Die Fotoausstellung mit dem Titel Slippery Memories: Unhinged Histories läuft bis zum 21. November in Delhi. (Quelle: Datei Foto) Als Masuram Ravikanth, ein von fotografischen Archiven faszinierter Künstler aus Telangana, digitale Technologien in diese einführte, waren die Ergebnisse alte Bilder mit einem kreativen Twist, von denen einige ab Donnerstag hier ausgestellt werden. Unter dem Titel Slippery Memories: Unhinged Histories, die Ausstellung von über 450 digital bearbeiteten Archivbildern – unterteilt in vier Serien, die hier im Triveni Kala Sangam eröffnet wurde.
Meine Faszination für das Konzept der Fotografie stammt aus dem jahrzehntelangen Fotostudio meines Vaters das Internet. Die Arbeiten seiner vier digitalen Kunstserien, die zwischen 2009 und 2014 entstanden, werden als fotografische Dias und Videoinstallationen präsentiert, sagte er.
Ich schaffe die gleichen Arbeiten in digitaler Kunst, Malerei, Skulptur und audiovisuellen Medien, fügte der Künstler vieler Medien hinzu. Seine 2009er Serie namens Royal DictArt hat seine Selbstporträts, die königliche indische Kostüme und Haltungen imitieren, wie sie im Hyderabad-Miniaturstil aus dem späten neunzehnten Jahrhundert dargestellt werden. Wie er es ausdrückte, interessierte er sich dafür, wie die Öffentlichkeit damals gedreht hat.
Welche Bäume haben lila Blüten?
Beides und der erste seiner zweiteiligen Romancing the Reminiscence-Reihe, in der er sich die Studiofotografie-Praktiken seines Vaters aus den 1960er und 1970er Jahren aneignet, haben jedoch einen gemeinsamen Faden. In diesen ist der Künstler Ravikanth sehr präsent als er selbst, als Betrachter, als Betrachter und als Gesprächspartner für das Publikum, die kuratorische Anmerkung zu den Exponaten.
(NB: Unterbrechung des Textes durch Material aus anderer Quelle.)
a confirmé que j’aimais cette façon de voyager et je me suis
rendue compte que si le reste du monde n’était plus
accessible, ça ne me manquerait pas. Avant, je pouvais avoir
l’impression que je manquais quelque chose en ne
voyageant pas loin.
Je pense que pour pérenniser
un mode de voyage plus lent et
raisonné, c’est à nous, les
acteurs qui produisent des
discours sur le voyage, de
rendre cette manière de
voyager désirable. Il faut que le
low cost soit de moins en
Für seine zweite Reminiscence-Serie (2011) erschafft der 38-jährige Künstler-Fotograf Bilder ikonischer moderner und zeitgenössischer indischer Kunst des späten 19. und frühen 20. Jahrhunderts in Indien. Voller persönlicher Bilder und Erinnerungen untersucht seine vierte Serie Spandolika – Rocking Horse (2014) die Idee des „Spielens“ anhand von Archivporträts von Kindern mit ihren Schaukelpferden und anderem Spielzeug.
Er überlagert die Fotos mit Bildern von Marvel-Comic-Helden und anderen populären Charakteren der visuellen Kultur wie Hanuman und Mr. Bean, heißt es in der Notiz. Interessant erscheint, wie Ravikanth zwei historische Epochen verschmilzt – zum Beispiel ein Schwarzweißdruck eines Kleinkindes auf seinem Schaukelpferd, überlagert mit dem Bild eines fliegenden Superman, einer modernen Ikone.
Seine Fotografien, die wie ein visueller Kommentar zu radikal veränderten Welten mit unterschiedlichen visuellen Kulturen wirken, verdeutlichen auch den konvergierenden, multimedialen Ansatz des Künstlers von heute. Die Ausstellung läuft bis 21.11.